Skip to content

karimamer/prism

Repository files navigation

PRISM: Entity Resolution System

⚠️ Prism is currently in its early experimental phase and should be considered unstable.

A unified entity resolution system that combines state-of-the-art techniques from multiple research papers (ReLiK, SpEL, UniRel, ATG, and OneNet) to efficiently identify, classify, and link entities within text to a knowledge base.

Features

  • Multi-Model Ensemble: Integrates 4 state-of-the-art entity resolution models (ATG, ReLiK, SPEL, UniREL)
  • Unified Pipeline: Complete retriever-reader-consensus architecture for comprehensive entity resolution
  • Dense Retrieval: Bi-encoder architecture with FAISS indexing for efficient candidate retrieval
  • Consensus Resolution: Multi-method consensus mechanism to combine predictions and handle overlapping mentions
  • Pydantic Validation: Strong typing and validation using Pydantic v2 for configuration and outputs
  • Flexible I/O: Supports JSON, CSV, and text formats with structured Pydantic models
  • Knowledge Base Integration: FAISS-based vector database for fast entity similarity search
  • Batch Processing: Efficient processing of multiple documents with configurable batch sizes
  • Comprehensive Testing: Full E2E test suite with real models (30 tests covering all functionality)

● Recorded data
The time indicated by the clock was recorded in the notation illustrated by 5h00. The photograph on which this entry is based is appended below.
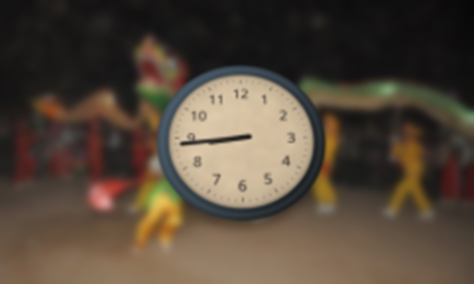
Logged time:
8h44
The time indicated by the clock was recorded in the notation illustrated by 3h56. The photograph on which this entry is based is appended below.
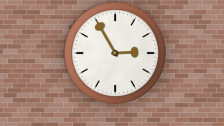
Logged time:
2h55
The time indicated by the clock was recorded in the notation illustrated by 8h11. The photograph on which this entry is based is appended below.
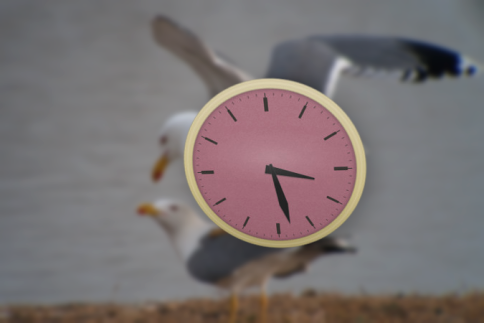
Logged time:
3h28
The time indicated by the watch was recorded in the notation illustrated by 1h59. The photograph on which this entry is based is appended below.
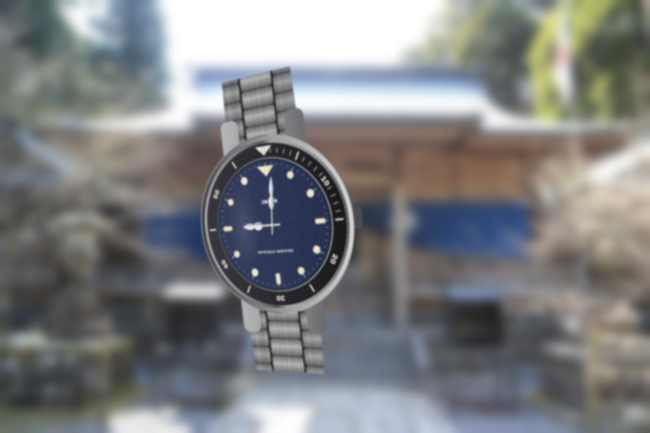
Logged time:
9h01
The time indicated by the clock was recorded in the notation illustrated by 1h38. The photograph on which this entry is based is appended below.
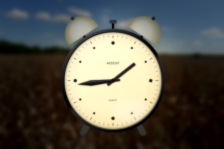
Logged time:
1h44
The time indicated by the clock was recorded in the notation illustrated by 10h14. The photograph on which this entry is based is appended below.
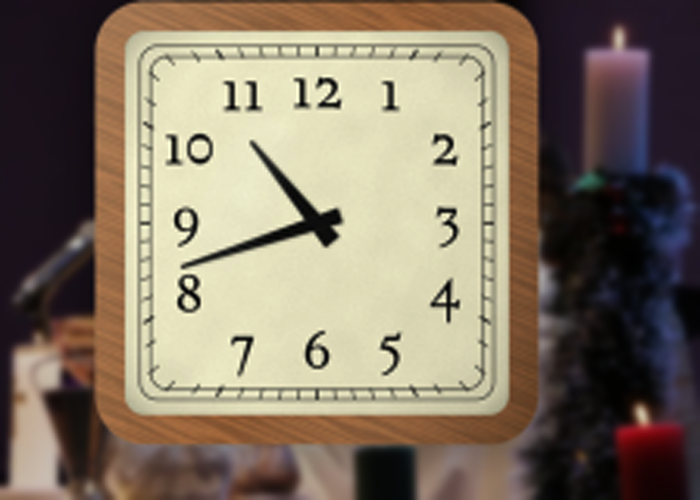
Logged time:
10h42
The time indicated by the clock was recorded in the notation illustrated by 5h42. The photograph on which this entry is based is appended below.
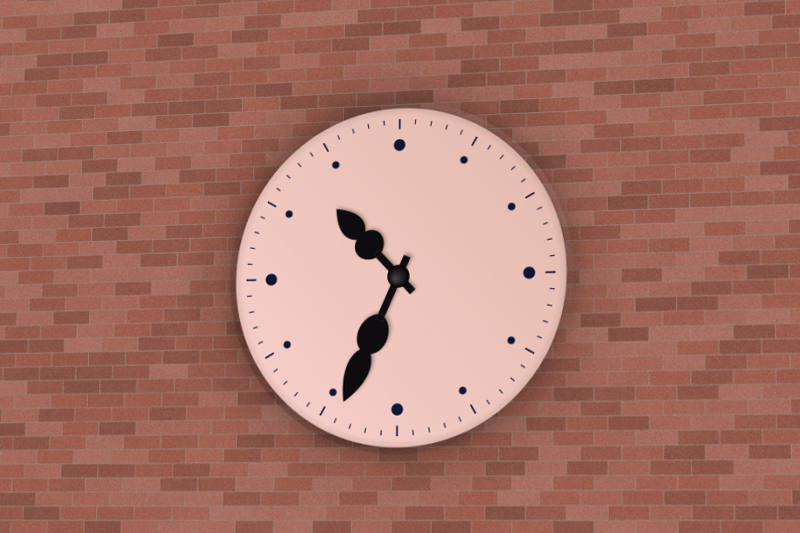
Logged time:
10h34
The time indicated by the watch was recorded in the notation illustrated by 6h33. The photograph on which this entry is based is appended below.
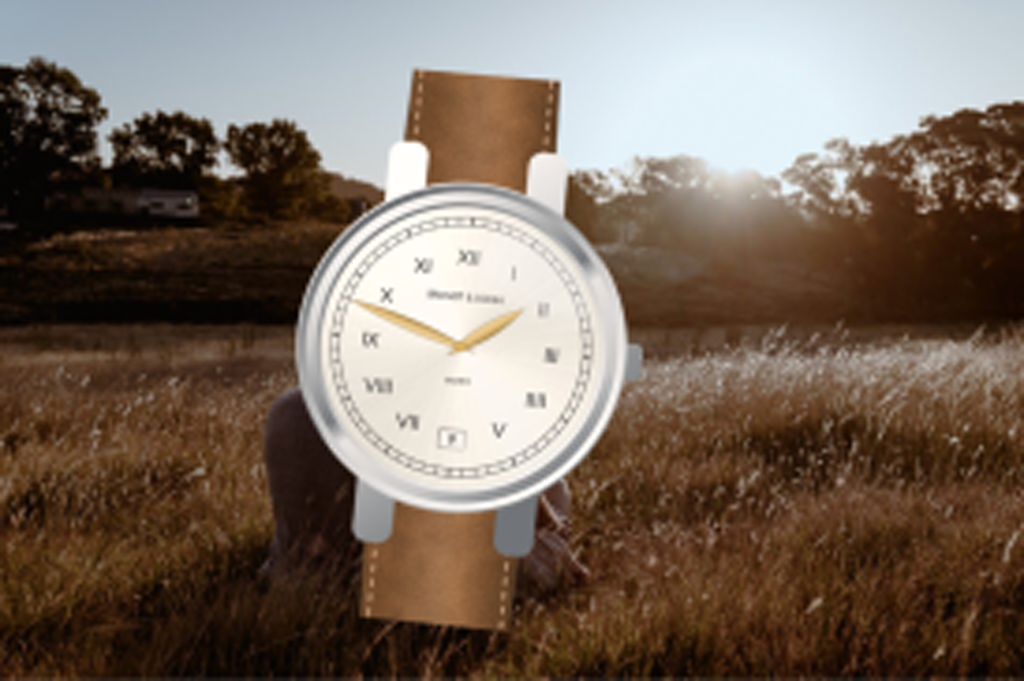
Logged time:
1h48
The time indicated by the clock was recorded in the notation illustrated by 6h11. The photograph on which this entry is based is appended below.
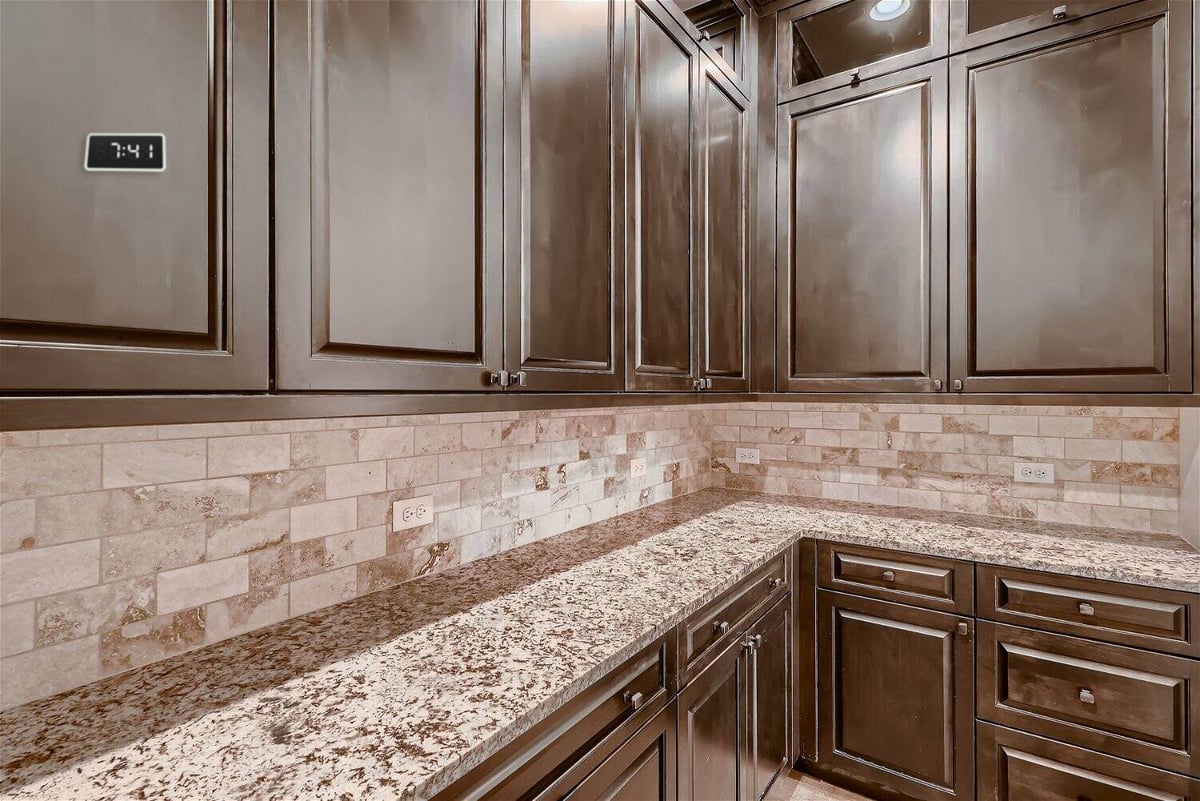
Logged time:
7h41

● Set problem A
According to the PRISM page, how many tests does its end-to-end test suite contain?
● Set problem B
Quote the PRISM page between "Skip to content" and "a knowledge base.", inclusive.

● Written answer A
30 tests.

● Written answer B
Skip to content

karimamer/prism

Repository files navigation

PRISM: Entity Resolution System

⚠️ Prism is currently in its early experimental phase and should be considered unstable.

A unified entity resolution system that combines state-of-the-art techniques from multiple research papers (ReLiK, SpEL, UniRel, ATG, and OneNet) to efficiently identify, classify, and link entities within text to a knowledge base.